Panel Pushes Mixed Training

Panel Pushes Mixed Training

amaxwell@govexec.com

More, not less, gender-integrated military training is needed, argues a new assessment of women in the armed forces.

After conducting visits to 12 training schools at nine installations of the five armed forces, the Defense Advisory Committee on Women in the Services (DACOWITS) concluded that gender segregation during basic training and in barracks impedes professional development and work readiness.

The committee's conclusions contrast sharply with those of the Advisory Committee on Gender-Integrated Training, appointed last year by Defense Department Secretary William Cohen. Last month that committee, headed by former Sen. Nancy Kassebaum Baker, R-Kan., told Cohen that male and female recruits should be segregated. The report further recommended organizing same-gender platoons, divisions and flights for training purposes.

However, the DACOWITS study argued that male and female trainees' current inability to interact--even to talk to or touch each other--during training and social time caused unity problems.

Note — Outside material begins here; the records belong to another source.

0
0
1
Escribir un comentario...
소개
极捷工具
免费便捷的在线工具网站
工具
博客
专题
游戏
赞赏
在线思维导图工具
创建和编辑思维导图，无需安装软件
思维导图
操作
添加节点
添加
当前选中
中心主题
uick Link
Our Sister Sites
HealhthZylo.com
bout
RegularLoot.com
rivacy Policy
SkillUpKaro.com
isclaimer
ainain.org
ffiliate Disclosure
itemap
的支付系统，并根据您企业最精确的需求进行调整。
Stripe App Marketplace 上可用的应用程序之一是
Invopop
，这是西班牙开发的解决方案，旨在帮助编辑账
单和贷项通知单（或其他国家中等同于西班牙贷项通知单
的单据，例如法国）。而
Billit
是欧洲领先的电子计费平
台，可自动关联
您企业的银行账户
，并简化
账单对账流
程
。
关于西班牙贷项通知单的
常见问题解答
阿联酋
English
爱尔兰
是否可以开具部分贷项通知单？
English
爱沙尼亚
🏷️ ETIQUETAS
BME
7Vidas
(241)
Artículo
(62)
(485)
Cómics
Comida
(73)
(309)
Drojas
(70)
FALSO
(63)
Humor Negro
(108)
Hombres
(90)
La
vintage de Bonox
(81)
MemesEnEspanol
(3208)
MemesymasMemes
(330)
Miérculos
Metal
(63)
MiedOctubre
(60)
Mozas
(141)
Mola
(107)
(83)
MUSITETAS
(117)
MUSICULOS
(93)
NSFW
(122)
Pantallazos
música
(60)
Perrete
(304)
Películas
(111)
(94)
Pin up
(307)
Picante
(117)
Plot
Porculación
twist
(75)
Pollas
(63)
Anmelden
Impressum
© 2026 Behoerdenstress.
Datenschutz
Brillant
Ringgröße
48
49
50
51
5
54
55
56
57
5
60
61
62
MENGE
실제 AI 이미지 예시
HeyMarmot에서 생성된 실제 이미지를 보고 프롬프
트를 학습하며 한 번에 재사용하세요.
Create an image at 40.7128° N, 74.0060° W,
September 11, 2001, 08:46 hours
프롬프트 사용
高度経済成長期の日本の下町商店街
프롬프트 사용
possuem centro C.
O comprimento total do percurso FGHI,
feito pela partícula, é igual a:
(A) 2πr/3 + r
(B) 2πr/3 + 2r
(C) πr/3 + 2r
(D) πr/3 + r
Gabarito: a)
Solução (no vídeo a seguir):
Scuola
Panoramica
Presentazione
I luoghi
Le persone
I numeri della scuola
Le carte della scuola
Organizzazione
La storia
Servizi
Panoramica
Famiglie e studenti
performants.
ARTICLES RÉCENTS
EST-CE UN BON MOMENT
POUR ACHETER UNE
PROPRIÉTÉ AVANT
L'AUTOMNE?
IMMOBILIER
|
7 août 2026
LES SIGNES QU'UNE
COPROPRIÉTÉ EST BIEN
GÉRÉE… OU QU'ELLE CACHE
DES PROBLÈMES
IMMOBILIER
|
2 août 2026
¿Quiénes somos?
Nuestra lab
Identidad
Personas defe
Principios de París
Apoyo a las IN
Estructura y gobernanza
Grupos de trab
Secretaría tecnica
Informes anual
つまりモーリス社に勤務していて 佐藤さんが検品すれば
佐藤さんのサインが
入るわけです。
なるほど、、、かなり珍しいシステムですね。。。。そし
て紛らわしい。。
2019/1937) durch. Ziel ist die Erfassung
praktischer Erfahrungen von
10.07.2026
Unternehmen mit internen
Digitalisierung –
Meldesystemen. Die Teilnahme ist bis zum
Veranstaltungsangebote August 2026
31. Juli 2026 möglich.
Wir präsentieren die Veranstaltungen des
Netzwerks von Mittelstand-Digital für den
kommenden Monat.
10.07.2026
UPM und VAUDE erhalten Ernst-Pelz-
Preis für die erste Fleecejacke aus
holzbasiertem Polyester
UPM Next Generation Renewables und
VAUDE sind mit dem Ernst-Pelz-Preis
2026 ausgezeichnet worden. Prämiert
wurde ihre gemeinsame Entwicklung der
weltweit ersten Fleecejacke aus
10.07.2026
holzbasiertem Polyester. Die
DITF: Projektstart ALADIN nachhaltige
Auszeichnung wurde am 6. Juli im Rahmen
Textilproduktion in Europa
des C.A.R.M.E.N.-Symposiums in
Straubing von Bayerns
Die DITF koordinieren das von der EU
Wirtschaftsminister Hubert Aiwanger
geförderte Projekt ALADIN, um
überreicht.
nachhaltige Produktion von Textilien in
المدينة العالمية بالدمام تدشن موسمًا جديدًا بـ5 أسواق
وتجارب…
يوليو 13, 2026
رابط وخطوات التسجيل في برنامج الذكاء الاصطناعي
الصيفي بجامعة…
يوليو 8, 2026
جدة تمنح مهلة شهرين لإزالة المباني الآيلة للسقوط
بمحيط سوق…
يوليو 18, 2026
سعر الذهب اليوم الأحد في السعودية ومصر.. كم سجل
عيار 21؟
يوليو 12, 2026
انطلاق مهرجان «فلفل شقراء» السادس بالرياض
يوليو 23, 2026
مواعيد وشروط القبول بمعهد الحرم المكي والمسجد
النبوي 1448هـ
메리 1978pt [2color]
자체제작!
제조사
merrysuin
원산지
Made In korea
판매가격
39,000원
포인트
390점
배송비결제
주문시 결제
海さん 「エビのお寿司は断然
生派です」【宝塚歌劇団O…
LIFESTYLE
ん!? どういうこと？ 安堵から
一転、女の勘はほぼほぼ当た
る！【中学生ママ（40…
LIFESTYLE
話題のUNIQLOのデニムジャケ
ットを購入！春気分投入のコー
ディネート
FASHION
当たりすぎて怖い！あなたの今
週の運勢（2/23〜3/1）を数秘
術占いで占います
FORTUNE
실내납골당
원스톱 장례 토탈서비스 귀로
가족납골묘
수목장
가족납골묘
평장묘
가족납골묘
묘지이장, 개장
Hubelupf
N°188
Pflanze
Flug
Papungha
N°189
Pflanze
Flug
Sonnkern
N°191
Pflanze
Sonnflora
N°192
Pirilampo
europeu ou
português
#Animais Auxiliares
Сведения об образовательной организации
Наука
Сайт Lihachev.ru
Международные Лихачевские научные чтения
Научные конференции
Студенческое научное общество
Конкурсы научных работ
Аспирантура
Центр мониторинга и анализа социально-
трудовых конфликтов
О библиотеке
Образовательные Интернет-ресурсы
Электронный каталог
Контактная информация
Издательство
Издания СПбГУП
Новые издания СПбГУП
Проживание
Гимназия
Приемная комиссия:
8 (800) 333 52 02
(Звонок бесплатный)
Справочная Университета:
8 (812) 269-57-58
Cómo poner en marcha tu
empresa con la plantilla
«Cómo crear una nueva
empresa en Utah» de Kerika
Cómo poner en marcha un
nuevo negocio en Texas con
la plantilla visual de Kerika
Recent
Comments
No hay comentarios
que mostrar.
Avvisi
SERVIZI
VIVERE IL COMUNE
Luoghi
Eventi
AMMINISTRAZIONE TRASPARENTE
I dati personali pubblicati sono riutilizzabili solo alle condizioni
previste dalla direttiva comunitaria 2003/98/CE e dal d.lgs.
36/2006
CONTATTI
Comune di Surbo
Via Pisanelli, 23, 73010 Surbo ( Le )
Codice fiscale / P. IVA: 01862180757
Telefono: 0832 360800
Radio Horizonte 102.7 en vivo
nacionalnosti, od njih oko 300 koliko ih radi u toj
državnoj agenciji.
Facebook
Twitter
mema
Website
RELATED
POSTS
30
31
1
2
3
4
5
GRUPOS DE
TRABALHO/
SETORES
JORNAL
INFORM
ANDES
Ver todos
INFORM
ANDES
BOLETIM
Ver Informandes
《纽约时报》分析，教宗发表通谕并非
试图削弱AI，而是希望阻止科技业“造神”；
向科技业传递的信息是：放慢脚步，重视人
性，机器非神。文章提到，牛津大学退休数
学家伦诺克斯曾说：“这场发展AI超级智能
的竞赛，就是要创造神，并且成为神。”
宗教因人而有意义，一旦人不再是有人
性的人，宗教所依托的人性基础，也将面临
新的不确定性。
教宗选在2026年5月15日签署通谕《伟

"Women trainees are not acquiring the necessary skills in training to succeed in work environments in the field and the fleet in which they will usually work with a large majority of men," the report said. "Most service members from every service believed that more gender integration of training was needed than currently existed in their service."

The panel, composed of 20 women, also found that gender discrimination occurs at most military installations, in differing degrees. The most commonly perceived type, the committee found, was derogatory comments about women's abilities, performance and value to their service. Trainees and trainers perceived discrimination in both gender-segregated and gender-integrated units.

Based on trainee and trainer input, the report also concluded that sexual harassment education and complaint systems throughout the military are working.

Cohen said the report was "effective," because it included opinions from a large number of military members.